Interaction with D-glucose and thermal denaturation of yeast hexokinase B: A DSC study.

DSC measurements have been performed on the monomeric form of yeast hexokinase B in the absence and presence of increasing concentrations of D-glucose. The hexokinase, in the absence of D-glucose, at both pH 8.0 and 8.5, shows reproducible calorimetric profiles characterized by the presence of two partially overlapped peaks. These can be ascribed to the presence of two structural domains in the native conformation of the enzyme, that possess different thermal stabilities and are denatured more or less independently.
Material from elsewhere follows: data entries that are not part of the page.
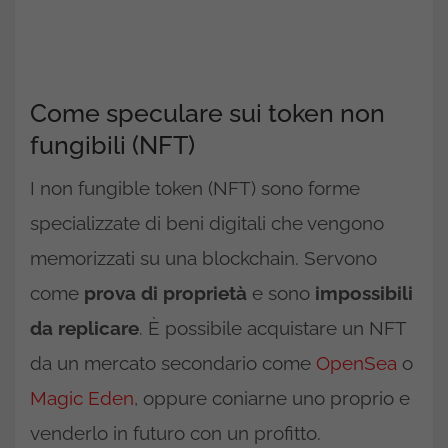
Come speculare sui token non
fungibili (NFT)
I non fungible token (NFT) sono forme
specializzate di beni digitali che vengono
memorizzati su una blockchain. Servono
come
prova di proprietà
e sono
impossibili
da replicare
. È possibile acquistare un NFT
da un mercato secondario come
OpenSea
o
Magic Eden
, oppure coniarne uno proprio e
venderlo in futuro con un profitto.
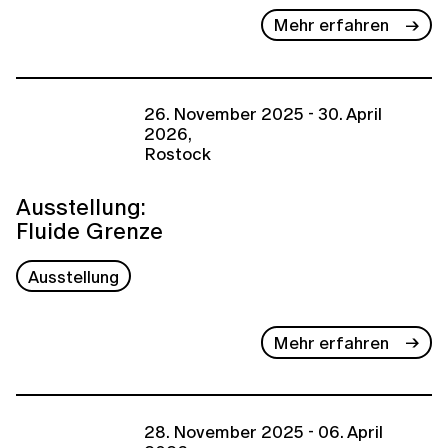
Mehr erfahren
26. November 2025 - 30. April
2026,
Rostock
Ausstellung:
Fluide Grenze
Ausstellung
Mehr erfahren
28. November 2025 - 06. April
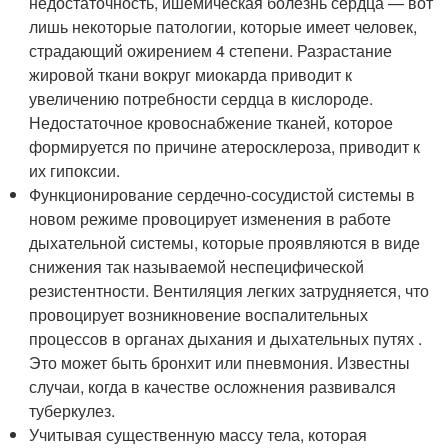
недостаточность, ишемическая болезнь сердца — вот
лишь некоторые патологии, которые имеет человек,
страдающий ожирением 4 степени. Разрастание
жировой ткани вокруг миокарда приводит к
увеличению потребности сердца в кислороде.
Недостаточное кровоснабжение тканей, которое
формируется по причине атеросклероза, приводит к
их гипоксии.
Функционирование сердечно-сосудистой системы в
новом режиме провоцирует изменения в работе
дыхательной системы, которые проявляются в виде
снижения так называемой неспецифической
резистентности. Вентиляция легких затрудняется, что
провоцирует возникновение воспалительных
процессов в органах дыхания и дыхательных путях .
Это может быть бронхит или пневмония. Известны
случаи, когда в качестве осложнения развивался
туберкулез.
Учитывая существенную массу тела, которая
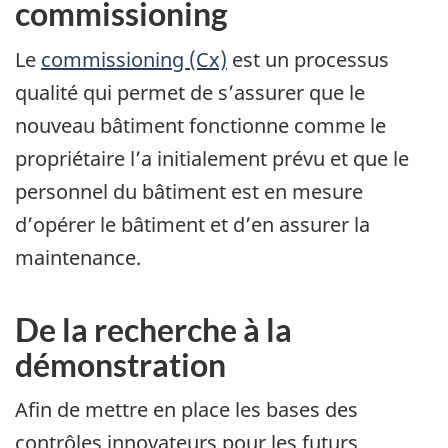
commissioning
Le
commissioning (Cx)
est un processus
qualité qui permet de s’assurer que le
nouveau bâtiment fonctionne comme le
propriétaire l’a initialement prévu et que le
personnel du bâtiment est en mesure
d’opérer le bâtiment et d’en assurer la
maintenance.
De la recherche à la
démonstration
Afin de mettre en place les bases des
contrôles innovateurs pour les futurs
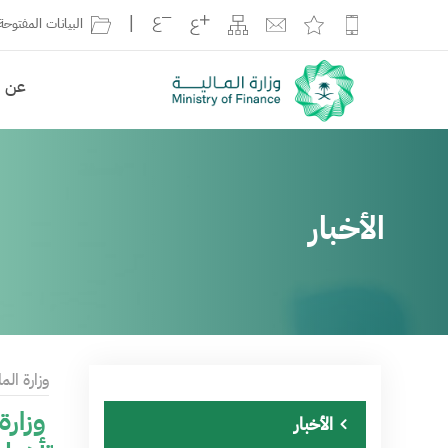
|
البيانات المفتوحة
عن ال
الأخبار
وزارة الما
وزارة
الأخبار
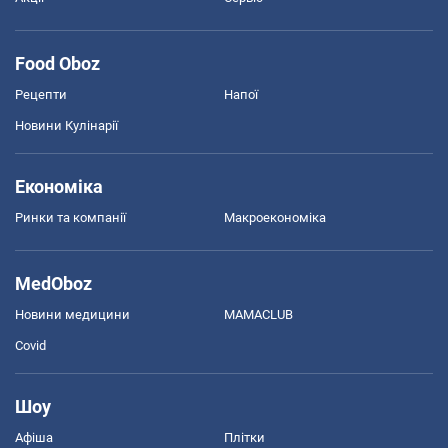
Food Oboz
Рецепти
Напої
Новини Кулінарії
Економіка
Ринки та компанії
Макроекономіка
MedOboz
Новини медицини
MAMACLUB
Covid
Шоу
Афіша
Плітки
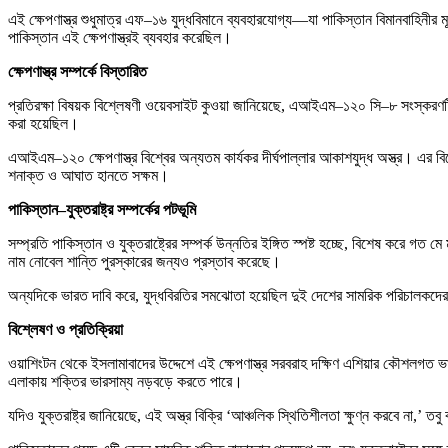
এই ক্ষেপণাস্ত্র শুধুমাত্র এফ–১৬ যুদ্ধবিমানে ব্যবহারযোগ্য—যা পাকিস্তান বিমানবাহিনীর
পাকিস্তান এই ক্ষেপণাস্ত্রই ব্যবহার করেছিল।
ক্ষেপণাস্ত্র সম্পর্কে বিস্তারিত
প্রতিরক্ষা বিষয়ক বিশ্লেষণী ওয়েবসাইট কুওয়া জানিয়েছে, এআইএম–১২০ সি–৮ সংস্করণটি 
করা হয়েছিল।
এআইএম–১২০ ক্ষেপণাস্ত্র বিশ্বের অন্যতম কার্যকর দীর্ঘপাল্লার আকাশযুদ্ধ অস্ত্র। এর বিশে
শনাক্ত ও আঘাত হানতে সক্ষম।
পাকিস্তান–যুক্তরাষ্ট্র সম্পর্কের পটভূমি
সম্প্রতি পাকিস্তান ও যুক্তরাষ্ট্রের সম্পর্ক উন্নতির ইঙ্গিত স্পষ্ট হচ্ছে, বিশেষ করে গত
নাম নোবেল শান্তি পুরস্কারের জন্যও প্রস্তাব করেছে।
অন্যদিকে ভারত দাবি করে, যুদ্ধবিরতির সমঝোতা হয়েছিল দুই দেশের সামরিক পরিচালকদের 
বিশ্লেষণ ও প্রতিক্রিয়া
ওয়াশিংটন থেকে ইসলামাবাদের উদ্দেশে এই ক্ষেপণাস্ত্র সরবরাহ দক্ষিণ এশিয়ার কৌশলগত ভার
এলাকায় শক্তির ভারসাম্য নড়বড়ে করতে পারে।
যদিও যুক্তরাষ্ট্র জানিয়েছে, এই অস্ত্র বিক্রি ‘আঞ্চলিক স্থিতিশীলতা ক্ষুণ্ন করবে না,’ তবু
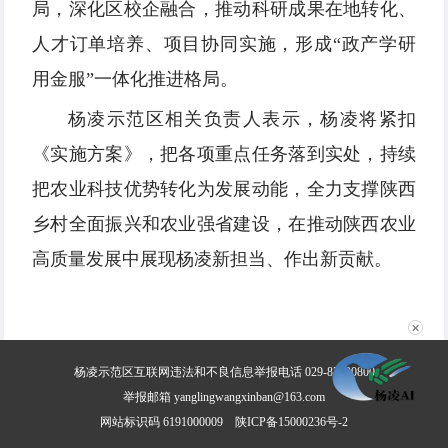
局，深化区校企融合，推动科研成果在地转化、
人才订单培养、项目协同实施，形成“政产学研
用金服”一体化推进格局。
杨凌示范区相关负责人表示，杨凌将紧扣
《实施方案》，把各项重点任务落到实处，持续
把农业科技优势转化为发展动能，全力支撑陕西
乡村全面振兴和农业强省建设，在推动陕西农业
高质量发展中展现杨凌新担当、作出新贡献。
✕
杨凌示范区互联网违法和不良信息举报电话 029-87030800
举报邮箱 yanglingwangxinban@163.com
网站标识码 6191000009
陕ICP备15000236号-2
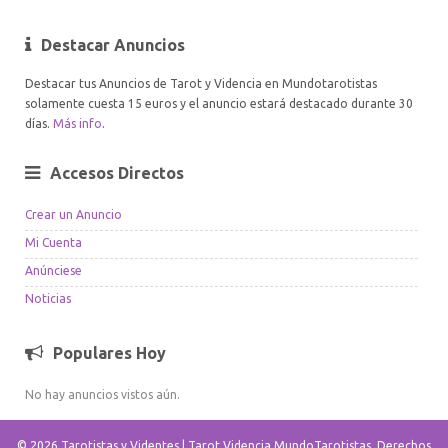
Destacar Anuncios
Destacar tus Anuncios de Tarot y Videncia en Mundotarotistas
solamente cuesta 15 euros y el anuncio estará destacado durante 30
días.
Más info
.
Accesos Directos
Crear un Anuncio
Mi Cuenta
Anúnciese
Noticias
Populares Hoy
No hay anuncios vistos aún.
© 2026 Tarotistas y Videntes | Tarot Videncia MundoTarotistas. Derechos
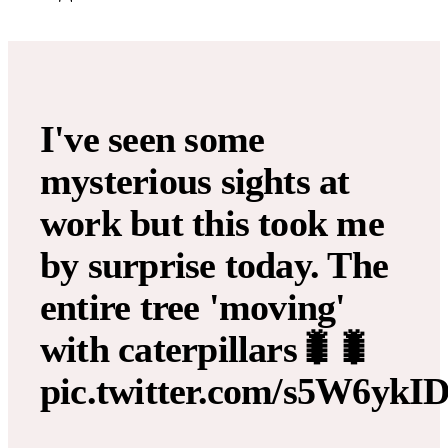
I've seen some
mysterious sights at
work but this took me
by surprise today. The
entire tree 'moving'
with caterpillars🐛🐛
pic.twitter.com/s5W6yk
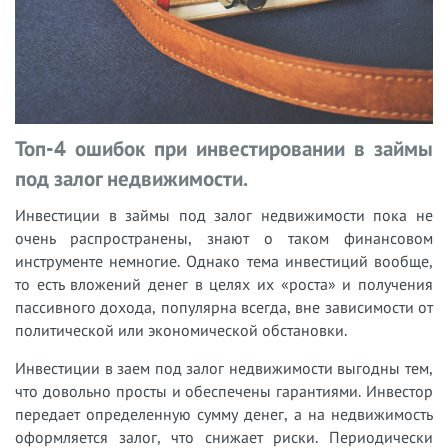
Топ-4 ошибок при инвестировании в займы
под залог недвижимости.
Инвестиции в займы под залог недвижимости пока не
очень распространены, знают о таком финансовом
инструменте немногие. Однако тема инвестиций вообще,
то есть вложений денег в целях их «роста» и получения
пассивного дохода, популярна всегда, вне зависимости от
политической или экономической обстановки.
Инвестиции в заем под залог недвижимости выгодны тем,
что довольно просты и обеспечены гарантиями. Инвестор
передает определенную сумму денег, а на недвижимость
оформляется залог, что снижает риски. Периодически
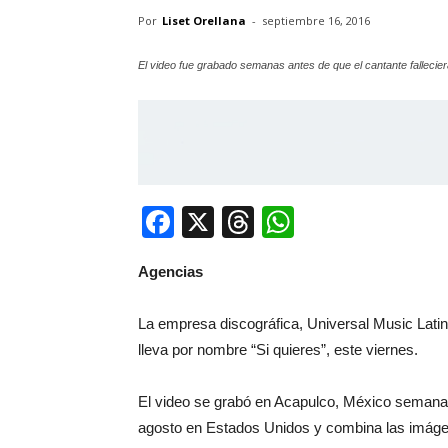
Por
Liset Orellana
-
septiembre 16, 2016
El video fue grabado semanas antes de que el cantante fallecie
Facebook
X
Threads
WhatsApp
Agencias
La empresa discográfica, Universal Music Latin
lleva por nombre “Si quieres”, este viernes.
El video se grabó en Acapulco, México semanas 
agosto en Estados Unidos y combina las imágen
In the presence of saturating and increasing concentrations of D-glucose, the shape of the DSC profiles dramatically changes, since a single well-shaped peak is present. The binding of D-glucose enhances the interaction between the two lobes, as evidenced by the shrinking of the protein in overall dimensions, and gives rise to DSC profiles resembling those of a single domain protein. To deconvolve the DSC curves we considered a denaturation model consisting of two sequential steps with three macroscopic states of the protein and the binding of D-glucose only to the native state. We carried out two-dimensional nonlinear regression of the excess heat capacity surface constructed with the experimental DSC curves. This approach allows the calculation of a unique set of thermodynamic parameters characterizing both the thermal denaturation of hexokinase, and the binding equilibrium between D-glucose and the enzyme. It was found that the association constant is 9,800+/-1,500 M(-1) at pH 8.0. The binding of D-glucose is entropy-driven, since the binding enthalpy is zero. This finding is rationalized by a thermodynamic cycle for the association of two molecules in aqueous solution.